En Russie aussi, la violence ternit le hockey. Et s'il est trop tôt pour mesurer l'impact de ses propos, il faut admirer la manière dont Kamensky dénonce ces écarts de conduite.

Rêver que les gens en autorité dans la LNH s'expriment un jour avec la même vigueur relève de la pensée magique. La direction du circuit, les propriétaires d'équipe et l'Association des joueurs cherchent surtout à désamorcer les cas problèmes. Seul le message antibagarres de trois courageux directeurs généraux, dans la foulée de l'affaire Parros, a momentanément brisé le silence.

Voyez un peu: Brendan Shanahan a convoqué Cody McLeod, de l'Avalanche, et Maxim Lapierre, des Blues de St. Louis, à des rencontres personnelles après qu'ils eurent enfoncé un rival dans la bande avec de lâches coups dans le dos. Cela signifie que l'analyse préliminaire de la LNH indiquait qu'une suspension minimale de six matchs était envisageable.

Shanahan et son comité ont plutôt cherché des excuses afin de limiter leur responsabilité. La victime de McLeod a changé de direction au dernier moment, celle de Lapierre était légèrement en déséquilibre... Résultat, ils ont été suspendus pour cinq rencontres.

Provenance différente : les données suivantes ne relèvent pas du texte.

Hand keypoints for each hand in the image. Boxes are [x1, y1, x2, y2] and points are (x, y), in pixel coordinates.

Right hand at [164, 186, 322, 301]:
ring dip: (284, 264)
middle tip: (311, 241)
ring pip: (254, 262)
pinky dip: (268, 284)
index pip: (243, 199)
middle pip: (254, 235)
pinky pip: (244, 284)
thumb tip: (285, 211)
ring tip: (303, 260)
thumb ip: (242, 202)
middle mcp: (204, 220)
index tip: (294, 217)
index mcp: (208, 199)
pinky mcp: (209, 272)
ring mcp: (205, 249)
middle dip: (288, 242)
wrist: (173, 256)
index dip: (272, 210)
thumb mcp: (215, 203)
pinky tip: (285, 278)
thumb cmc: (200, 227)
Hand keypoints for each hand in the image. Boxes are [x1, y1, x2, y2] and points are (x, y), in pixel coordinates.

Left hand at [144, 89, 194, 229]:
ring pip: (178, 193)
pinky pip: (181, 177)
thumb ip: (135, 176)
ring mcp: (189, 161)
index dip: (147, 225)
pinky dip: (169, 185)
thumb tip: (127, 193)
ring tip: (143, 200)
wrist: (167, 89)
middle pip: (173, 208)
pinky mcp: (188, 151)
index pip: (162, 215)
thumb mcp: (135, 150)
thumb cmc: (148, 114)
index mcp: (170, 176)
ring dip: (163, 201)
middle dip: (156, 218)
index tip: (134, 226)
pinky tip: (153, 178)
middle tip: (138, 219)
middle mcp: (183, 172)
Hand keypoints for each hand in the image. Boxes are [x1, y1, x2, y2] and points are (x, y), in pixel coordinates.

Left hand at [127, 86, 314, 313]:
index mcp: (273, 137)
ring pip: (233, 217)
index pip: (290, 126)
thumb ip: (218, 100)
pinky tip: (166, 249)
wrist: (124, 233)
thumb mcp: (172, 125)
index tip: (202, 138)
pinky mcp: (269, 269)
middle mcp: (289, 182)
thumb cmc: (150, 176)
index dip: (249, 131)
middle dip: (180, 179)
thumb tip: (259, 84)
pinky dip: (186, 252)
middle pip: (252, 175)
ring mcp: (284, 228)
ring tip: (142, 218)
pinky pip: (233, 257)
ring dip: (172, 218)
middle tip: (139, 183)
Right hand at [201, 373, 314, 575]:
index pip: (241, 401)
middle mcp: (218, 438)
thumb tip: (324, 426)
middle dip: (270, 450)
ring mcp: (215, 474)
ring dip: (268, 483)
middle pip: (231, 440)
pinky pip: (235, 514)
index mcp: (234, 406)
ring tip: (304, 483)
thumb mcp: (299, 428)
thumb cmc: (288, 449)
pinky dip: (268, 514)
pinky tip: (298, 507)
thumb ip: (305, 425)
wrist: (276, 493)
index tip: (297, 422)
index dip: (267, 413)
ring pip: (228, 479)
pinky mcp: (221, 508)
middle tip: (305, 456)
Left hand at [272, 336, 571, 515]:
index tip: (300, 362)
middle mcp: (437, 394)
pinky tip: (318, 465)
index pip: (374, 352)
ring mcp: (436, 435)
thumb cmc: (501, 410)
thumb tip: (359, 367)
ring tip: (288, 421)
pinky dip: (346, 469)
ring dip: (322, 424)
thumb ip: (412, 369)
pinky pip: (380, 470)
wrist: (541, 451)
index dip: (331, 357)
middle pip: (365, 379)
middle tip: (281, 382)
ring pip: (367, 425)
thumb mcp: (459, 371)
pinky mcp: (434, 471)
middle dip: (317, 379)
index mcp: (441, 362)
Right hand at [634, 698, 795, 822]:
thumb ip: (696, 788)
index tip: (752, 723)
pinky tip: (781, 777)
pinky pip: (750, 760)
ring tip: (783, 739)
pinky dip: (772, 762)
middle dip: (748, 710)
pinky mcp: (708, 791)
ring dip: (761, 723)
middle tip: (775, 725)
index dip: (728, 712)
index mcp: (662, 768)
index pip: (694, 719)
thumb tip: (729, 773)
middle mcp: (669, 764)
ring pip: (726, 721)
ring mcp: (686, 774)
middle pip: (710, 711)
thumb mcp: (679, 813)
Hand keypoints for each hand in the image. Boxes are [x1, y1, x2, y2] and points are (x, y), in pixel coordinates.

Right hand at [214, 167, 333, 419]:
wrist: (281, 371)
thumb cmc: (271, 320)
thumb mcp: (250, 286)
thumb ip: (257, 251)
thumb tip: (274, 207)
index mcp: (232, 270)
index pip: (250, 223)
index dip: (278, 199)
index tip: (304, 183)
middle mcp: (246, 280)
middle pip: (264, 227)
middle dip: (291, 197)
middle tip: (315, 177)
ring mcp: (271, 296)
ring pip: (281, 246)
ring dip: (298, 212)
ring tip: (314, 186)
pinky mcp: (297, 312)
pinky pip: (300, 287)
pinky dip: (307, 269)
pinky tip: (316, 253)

Vous croyez sérieusement que cette sanction provoquera un fort effet dissuasif? Moi non plus!

Mais attention: Shanahan n'est pas le seul à blâmer, comme l'affaire Kaleta le démontre si bien.

Dans ce dossier, Shanahan a frappé fort et imposé une suspension de dix matchs à l'attaquant des Sabres de Buffalo. Mais l'Association des joueurs a porté cette décision en appel, démontrant ainsi sa véritable priorité: les revenus des joueurs pèsent plus lourd que leur intégrité physique.

Le parallèle avec la réaction de l'Association des joueurs du baseball majeur durant l'été est intéressant. Lorsque Ryan Braun (Milwaukee) et plusieurs joueurs ont été suspendus 50 matchs pour dopage, la sanction a été acceptée. (Seul Alex Rodriguez, des Yankees de New York, dont le dossier est beaucoup plus complexe, a fait appel.)

Les baseballeurs coupables ont même été blâmés par certains de leurs camarades, un bris historique avec la sacro-sainte solidarité syndicale. Pourquoi cela s'est-il produit? Parce que les joueurs «propres» en ont assez d'être éclaboussés par ces scandales.

La problématique dans le hockey n'est pas la même. On parle de violence, pas de dopage. Mais comment se fait-il que les joueurs n'en aient pas assez des coups salauds? Pourquoi ne contribuent-ils pas à nettoyer leur sport du danger causé par les coups à la tête?

Pour enrayer les comportements dangereux sur la patinoire, il faudra une volonté politique claire.

Actuellement, ni la direction de la LNH, ni les très silencieux propriétaires d'équipe, ni les joueurs ne veulent assumer ce leadership.

Résultat, d'autres charges dangereuses se produiront. Et Brendan Shanahan n'a pas fini d'imposer des suspensions de cinq matchs.

________________________________________________

Le communiqué de Kamensky a d'abord été relayé par Sports Illustrated. On le retrouve aussi en anglais sur le site de la KHL.